- _Exercise requirements_
Transcribe each record exactly. Omit the pictures.

-- Opening Marker --

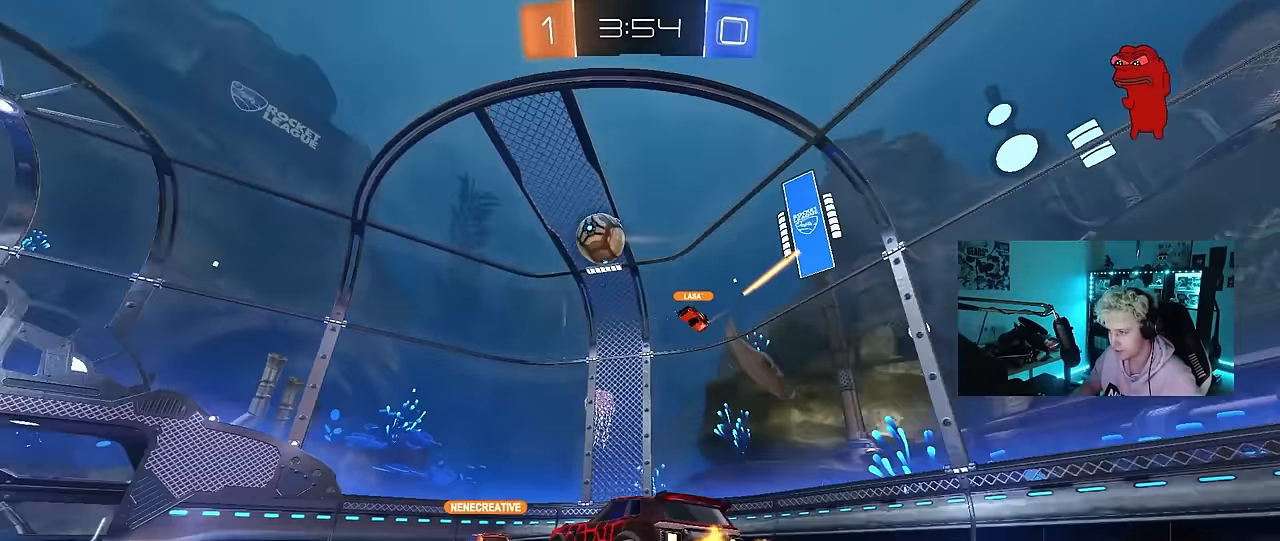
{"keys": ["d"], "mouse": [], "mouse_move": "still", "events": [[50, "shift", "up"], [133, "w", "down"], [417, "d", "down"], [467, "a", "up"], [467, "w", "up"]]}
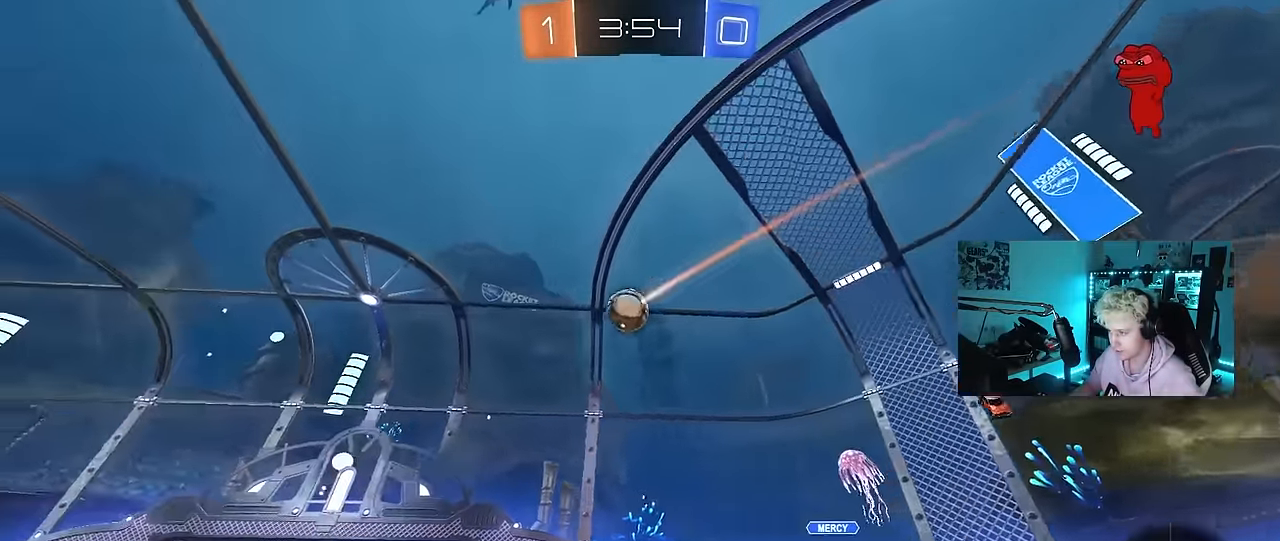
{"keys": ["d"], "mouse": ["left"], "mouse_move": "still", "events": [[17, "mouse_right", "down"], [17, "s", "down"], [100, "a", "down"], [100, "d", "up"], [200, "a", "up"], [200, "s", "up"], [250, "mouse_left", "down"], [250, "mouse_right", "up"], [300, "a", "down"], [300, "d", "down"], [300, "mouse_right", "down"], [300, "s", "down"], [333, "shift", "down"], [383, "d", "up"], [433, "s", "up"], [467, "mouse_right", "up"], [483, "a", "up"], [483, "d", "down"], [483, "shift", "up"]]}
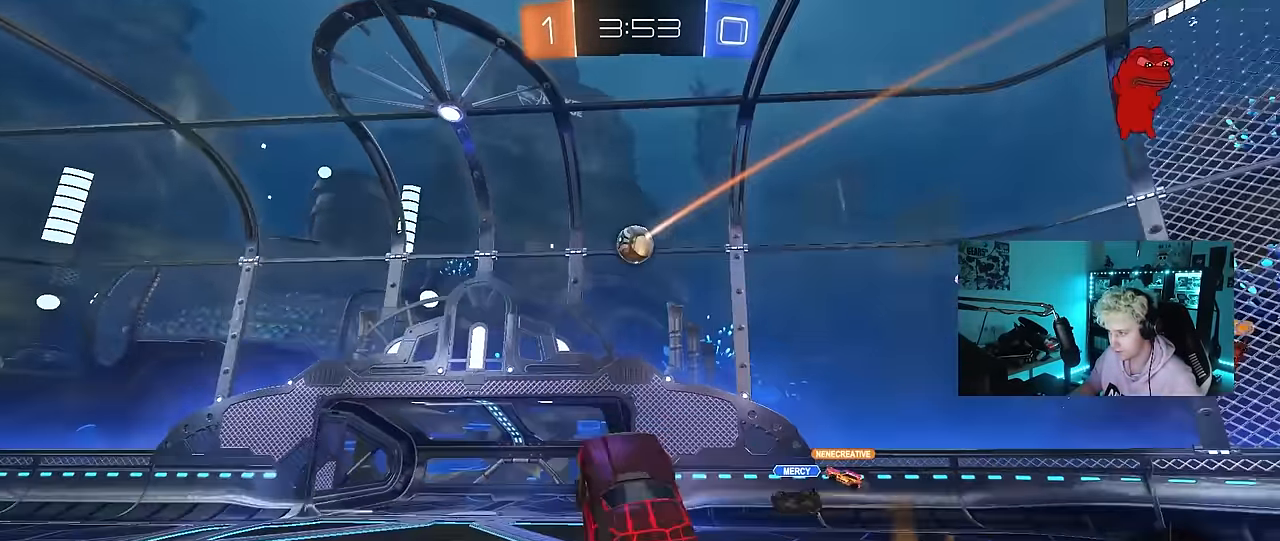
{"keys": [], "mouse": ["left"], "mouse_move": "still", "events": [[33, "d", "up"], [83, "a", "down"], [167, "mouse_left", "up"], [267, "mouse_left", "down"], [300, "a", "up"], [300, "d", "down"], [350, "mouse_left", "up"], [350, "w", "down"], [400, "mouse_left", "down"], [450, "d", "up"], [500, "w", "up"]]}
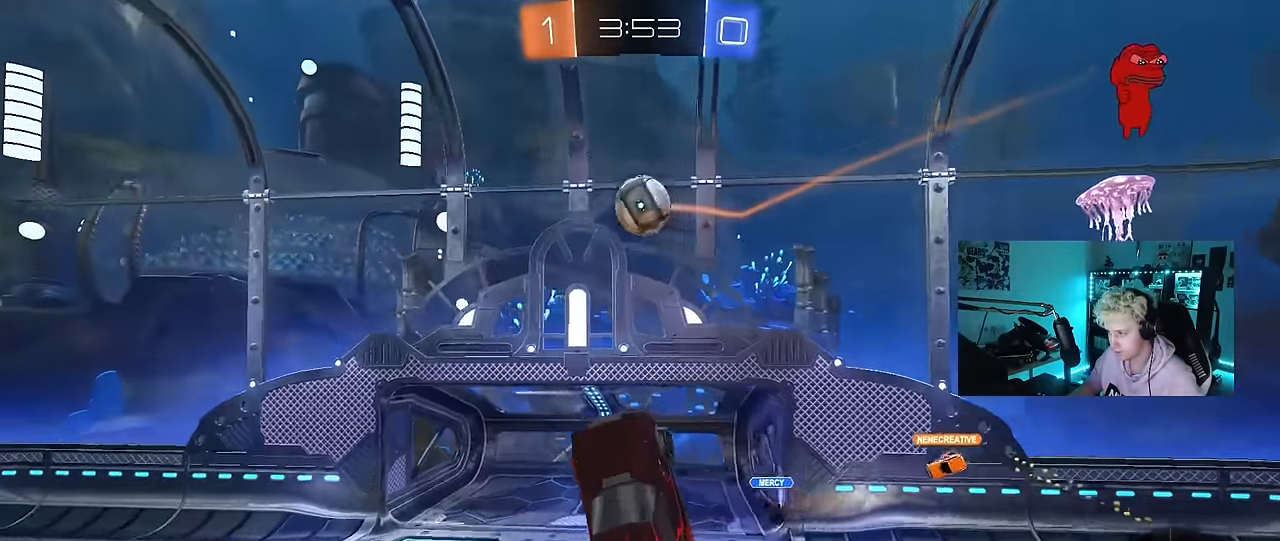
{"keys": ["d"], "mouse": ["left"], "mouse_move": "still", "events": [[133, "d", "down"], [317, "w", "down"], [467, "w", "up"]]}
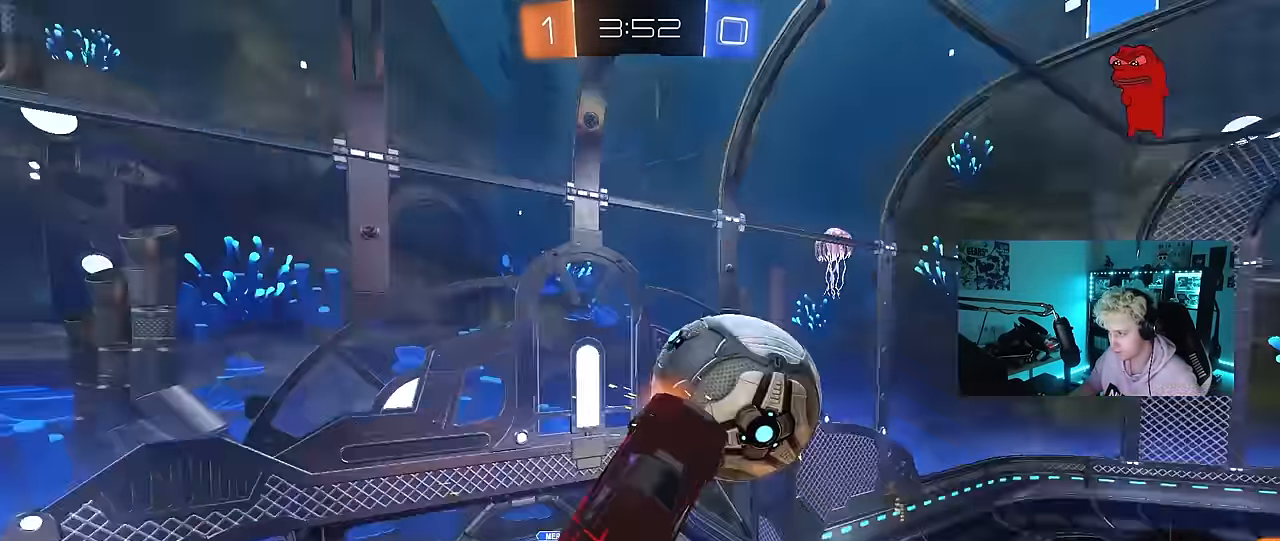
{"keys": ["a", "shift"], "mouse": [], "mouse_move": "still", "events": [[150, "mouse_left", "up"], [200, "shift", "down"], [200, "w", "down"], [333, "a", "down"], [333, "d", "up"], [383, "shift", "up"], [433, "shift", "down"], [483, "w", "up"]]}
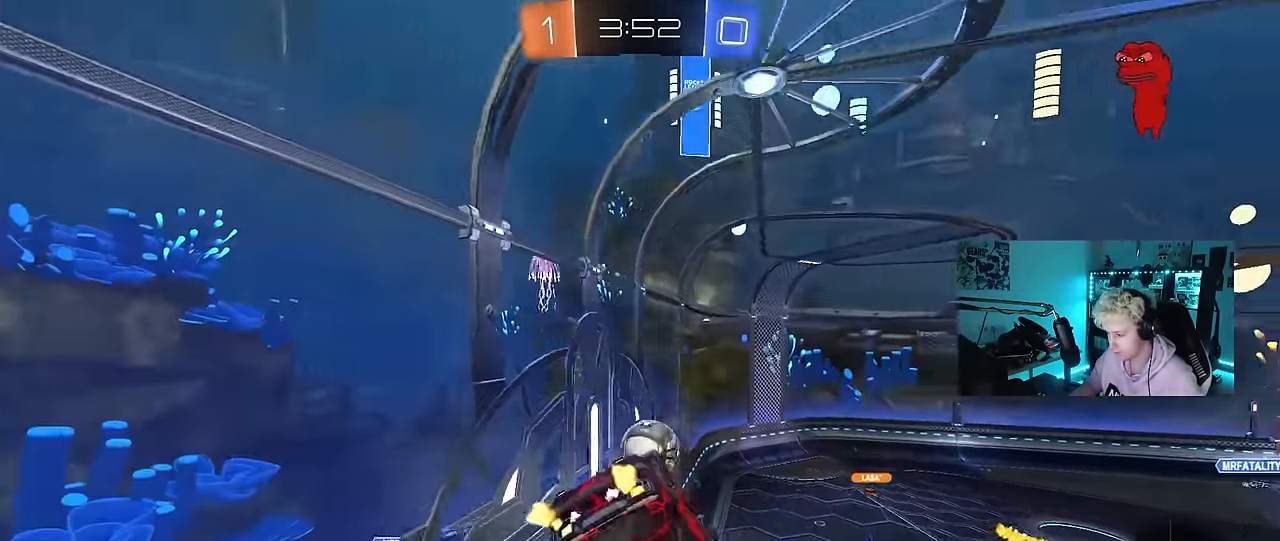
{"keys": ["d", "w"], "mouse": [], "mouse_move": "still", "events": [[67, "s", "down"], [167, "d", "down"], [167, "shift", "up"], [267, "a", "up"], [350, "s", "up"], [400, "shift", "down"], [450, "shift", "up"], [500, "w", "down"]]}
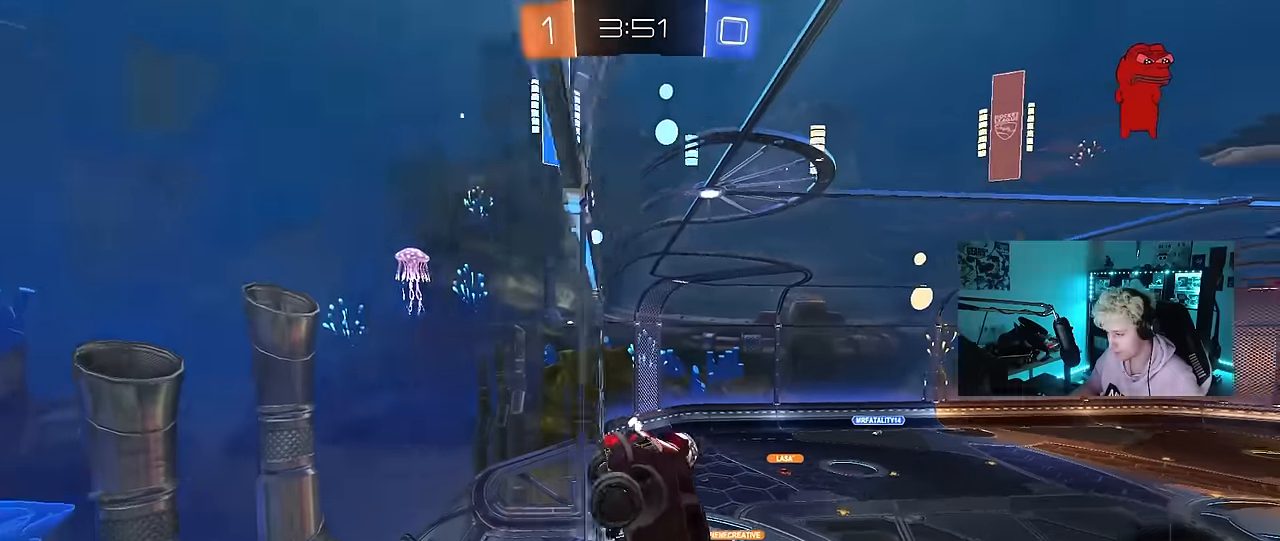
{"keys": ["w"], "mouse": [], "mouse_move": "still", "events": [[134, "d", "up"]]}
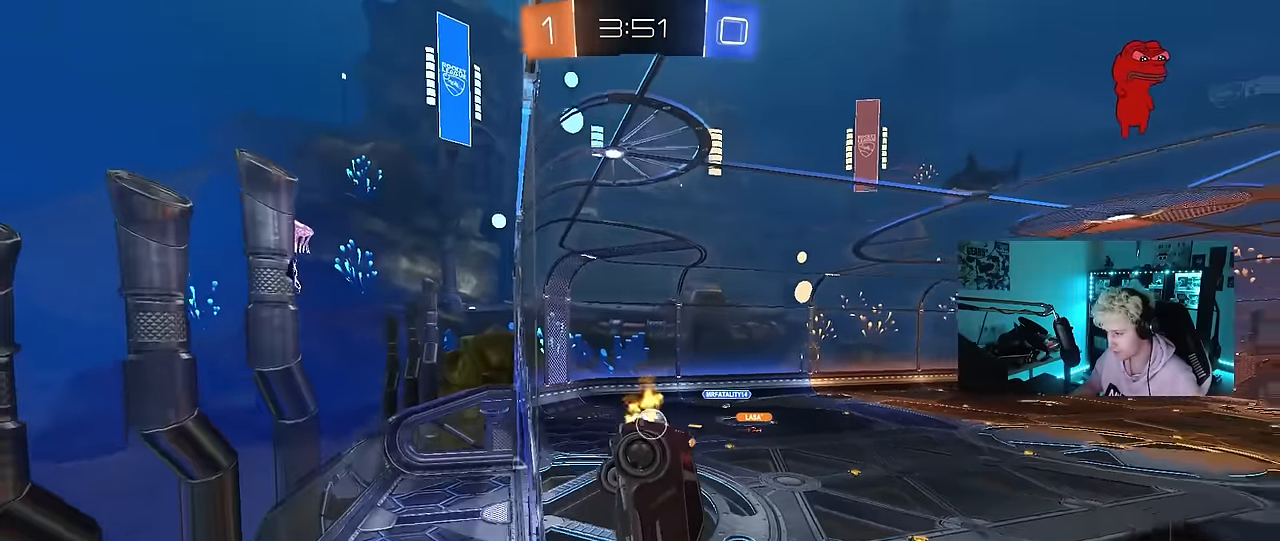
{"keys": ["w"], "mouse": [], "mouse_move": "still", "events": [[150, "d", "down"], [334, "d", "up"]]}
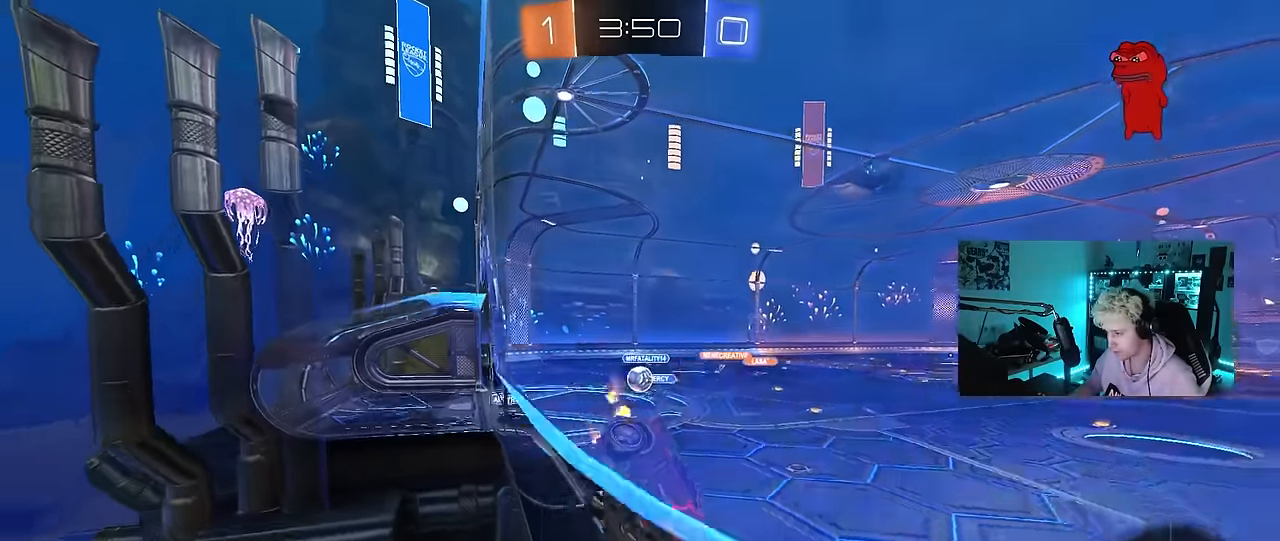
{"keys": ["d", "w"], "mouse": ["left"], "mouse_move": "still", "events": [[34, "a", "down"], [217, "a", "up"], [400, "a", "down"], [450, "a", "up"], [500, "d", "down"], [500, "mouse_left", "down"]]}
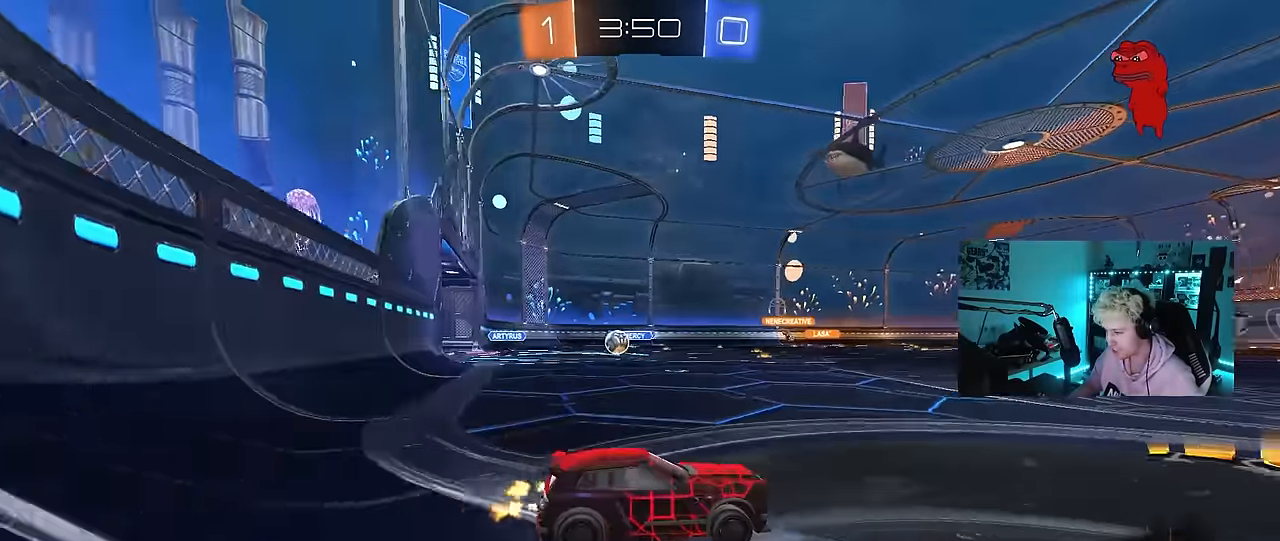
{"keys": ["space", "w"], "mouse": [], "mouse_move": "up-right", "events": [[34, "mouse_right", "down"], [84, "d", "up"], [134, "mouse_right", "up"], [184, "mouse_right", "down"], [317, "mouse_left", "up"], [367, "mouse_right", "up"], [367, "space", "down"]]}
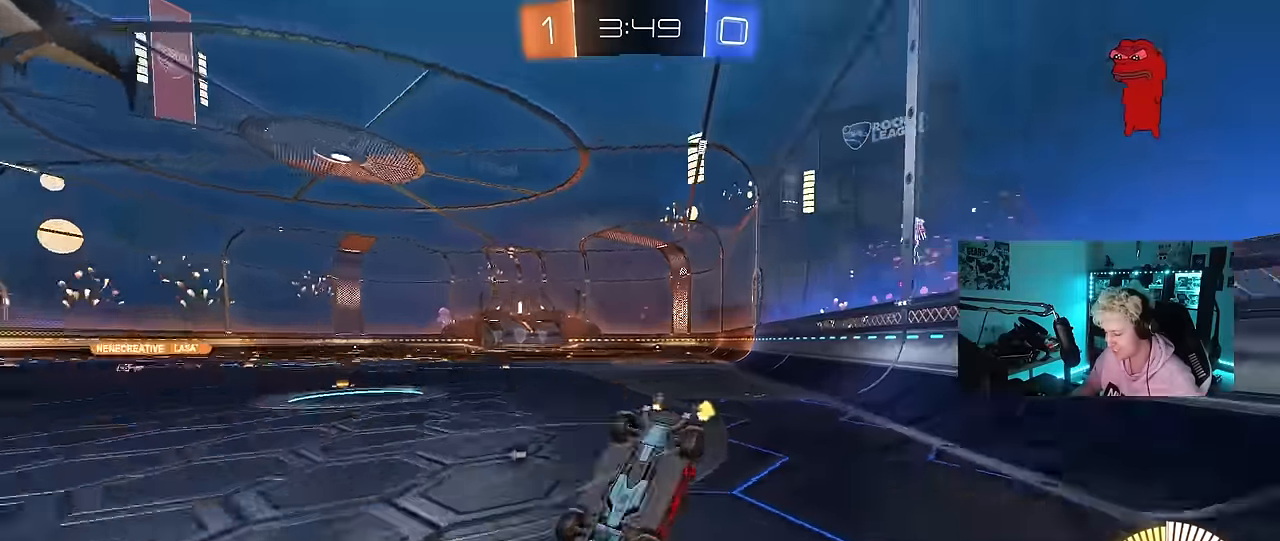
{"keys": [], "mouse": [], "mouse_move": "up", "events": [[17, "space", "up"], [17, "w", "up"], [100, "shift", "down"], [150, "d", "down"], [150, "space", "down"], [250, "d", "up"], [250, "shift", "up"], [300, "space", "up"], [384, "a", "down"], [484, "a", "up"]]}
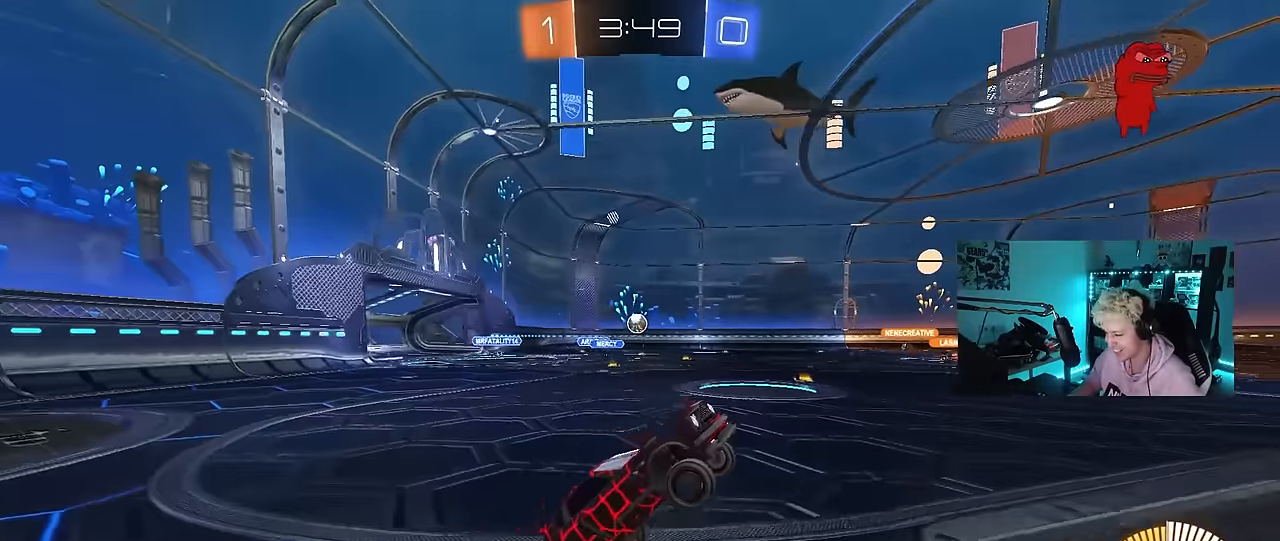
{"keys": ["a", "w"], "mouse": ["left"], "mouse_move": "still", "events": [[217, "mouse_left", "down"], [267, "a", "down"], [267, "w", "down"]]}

-- Closing Marker --

- _Response for this exercise_
{"keys": ["d"], "mouse": [], "mouse_move": "still", "events": [[50, "shift", "up"], [133, "w", "down"], [417, "d", "down"], [467, "a", "up"], [467, "w", "up"]]}
{"keys": ["d"], "mouse": ["left"], "mouse_move": "still", "events": [[17, "mouse_right", "down"], [17, "s", "down"], [100, "a", "down"], [100, "d", "up"], [200, "a", "up"], [200, "s", "up"], [250, "mouse_left", "down"], [250, "mouse_right", "up"], [300, "a", "down"], [300, "d", "down"], [300, "mouse_right", "down"], [300, "s", "down"], [333, "shift", "down"], [383, "d", "up"], [433, "s", "up"], [467, "mouse_right", "up"], [483, "a", "up"], [483, "d", "down"], [483, "shift", "up"]]}
{"keys": [], "mouse": ["left"], "mouse_move": "still", "events": [[33, "d", "up"], [83, "a", "down"], [167, "mouse_left", "up"], [267, "mouse_left", "down"], [300, "a", "up"], [300, "d", "down"], [350, "mouse_left", "up"], [350, "w", "down"], [400, "mouse_left", "down"], [450, "d", "up"], [500, "w", "up"]]}
{"keys": ["d"], "mouse": ["left"], "mouse_move": "still", "events": [[133, "d", "down"], [317, "w", "down"], [467, "w", "up"]]}
{"keys": ["a", "shift"], "mouse": [], "mouse_move": "still", "events": [[150, "mouse_left", "up"], [200, "shift", "down"], [200, "w", "down"], [333, "a", "down"], [333, "d", "up"], [383, "shift", "up"], [433, "shift", "down"], [483, "w", "up"]]}
{"keys": ["d", "w"], "mouse": [], "mouse_move": "still", "events": [[67, "s", "down"], [167, "d", "down"], [167, "shift", "up"], [267, "a", "up"], [350, "s", "up"], [400, "shift", "down"], [450, "shift", "up"], [500, "w", "down"]]}
{"keys": ["w"], "mouse": [], "mouse_move": "still", "events": [[134, "d", "up"]]}
{"keys": ["w"], "mouse": [], "mouse_move": "still", "events": [[150, "d", "down"], [334, "d", "up"]]}
{"keys": ["d", "w"], "mouse": ["left"], "mouse_move": "still", "events": [[34, "a", "down"], [217, "a", "up"], [400, "a", "down"], [450, "a", "up"], [500, "d", "down"], [500, "mouse_left", "down"]]}
{"keys": ["space", "w"], "mouse": [], "mouse_move": "up-right", "events": [[34, "mouse_right", "down"], [84, "d", "up"], [134, "mouse_right", "up"], [184, "mouse_right", "down"], [317, "mouse_left", "up"], [367, "mouse_right", "up"], [367, "space", "down"]]}
{"keys": [], "mouse": [], "mouse_move": "up", "events": [[17, "space", "up"], [17, "w", "up"], [100, "shift", "down"], [150, "d", "down"], [150, "space", "down"], [250, "d", "up"], [250, "shift", "up"], [300, "space", "up"], [384, "a", "down"], [484, "a", "up"]]}
{"keys": ["a", "w"], "mouse": ["left"], "mouse_move": "still", "events": [[217, "mouse_left", "down"], [267, "a", "down"], [267, "w", "down"]]}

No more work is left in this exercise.